## Texto dado
LA ENTRADA DE LOS GODOS EN LA PENÍNSULA IBÉRICA

 

La riqueza minera y cerealística de Hispania hizo de ella la niña de sus ojos para la todopoderosa Roma. Sin embargo, a partir del siglo II d.C., se inició un lento declive en sus estructuras que culminó, a finales del año 409 d.C., con la irrupción de los primeros pueblos bárbaros en la Diocesis Hispaniarum, nombre que a la sazón recibía la península Ibérica. Suevos, vándalos y alanos dejaron atrás la Galia y cruzaron los Pirineos, sin hallar resistencia alguna entre las improbables legiones acuarteladas en nuestro suelo.

 

Hidacio, obispo gallego cuya obra constituye una fuente de incalculable valor para estudiar las invasiones, no escatimó adjetivos para reflejar el horror de esa época de tinieblas: “Incluso las madres se alimentan de los cuerpos de sus hijos muertos o cocidos por ellas mismas. Las bestias, acostumbradas a los cadáveres de hombres muertos por la espalda, el hambre o la peste, acaban con los hombres más fuertes y, cebadas con sus carnes, se lanzan a la destrucción del género humano. Y así, con las cuatro plagas, la de la espada, la del hambre, la de la peste y la de las fieras, que asolan en orbe entero, se cumplen los presagios anunciados por el Señor a través de sus profetas” (Crónica; mediados del siglo V).

 

Los suevos se asentaron en Gallaecia –con capital en Bracara Augusta– y los vándalos y alanos (cuyo trofeo de guerra favorito era la piel de cráneo de sus enemigos) hicieron lo propio en la Cartaginense y la Lusitania. Los vándalos se dividían en dos grupos: los asdingos, que se establecieron en la parte noroccidental de Gallaecia; y los silingos, que ocuparon la Bética. Mientras tanto, Roma se contentó con mantener la provincia Tarraconense, bajo el poder del usurpador Máximo, quien no tardaría en ser derrocado y refugiarse en zona bárbara.

(Datos guardados)
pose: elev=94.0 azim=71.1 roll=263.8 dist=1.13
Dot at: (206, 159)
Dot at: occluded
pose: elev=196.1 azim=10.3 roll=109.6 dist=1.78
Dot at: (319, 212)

## Tu tarea
A. Extrae y copia sin ningún cambio las líneas de los registros que van desde la que contiene "pose: elev=196.1 azim=10.3" hasta el final de los registros, ambas incluidas.
B. Continúa el texto sobre la entrada de los godos en la península ibérica a partir de donde termina.

## Respuesta
A.
pose: elev=196.1 azim=10.3 roll=109.6 dist=1.78
Dot at: (319, 212)

B.
La situación en la metrópoli no era lo que se dice fácil. En el siglo IV los primeros grupos germanos se habían asentado en los confines del Imperio en calidad de “federados”. A cambio de proteger las fronteras, recibían una asignación anual. En el caso de los visigodos, estos fueron admitidos por Valente en el año 376; pero sus permanentes roces con los “anfitriones” los llevaron a desafiarlos en la célebre batalla de Adrianópolis (378), que sirvió para probar la pujanza de esta tribu de guerreros. En ese constante tira y afloja, los futuros amos de la Península llegaron a saquear la mismísima casa de Roma (410), antes de convertirse en federados del Imperio (416), con el compromiso de expulsar a los bárbaros del Oeste y el Sur de Hispania. Y es que Roma, por sí sola, no podía hacerlo…

 

La política establece extraños compañeros de cama; aunque, en el caso de Roma y los visigodos, la alianza no fue tan casual. Si el inepto emperador Honorio y su general Constancio se fijaron en ellos, fue porque los visigodos habían mantenido contactos con Roma desde el siglo III y hasta podía decirse que su vecindad los había “desbastado”.

 

La situación de las provincias hispanas seguía siendo una de las preocupaciones del general, pero los éxitos alcanzados por sus aliados godos contra los alanos y los vándalos silingos le permitieron tener esperanzas de volver las Hispanias al lugar donde estaban unas décadas antes.

 

Así pues, tras establecer su residencia en los asentamientos de la Aquitania II, la región limítrofe de la Novempopulania (Aquitania III, sur del Garona) y parte de la Narbonense I, y fijar su capital en Tolosa, los guerreros visigodos irrumpieron en la Península como “federados” del Imperio. En poco tiempo, cumplieron con la misión que les habían asignado y por la cual recibieron numerosas tierras para asentarse. Poco a poco, y antes de que finalizara el siglo V, los visigodos habían transigido con una cierta romanización, por la cual abandonaron, incluso, la lengua germánica, para expresarse en otra entroncada en el latín vulgar.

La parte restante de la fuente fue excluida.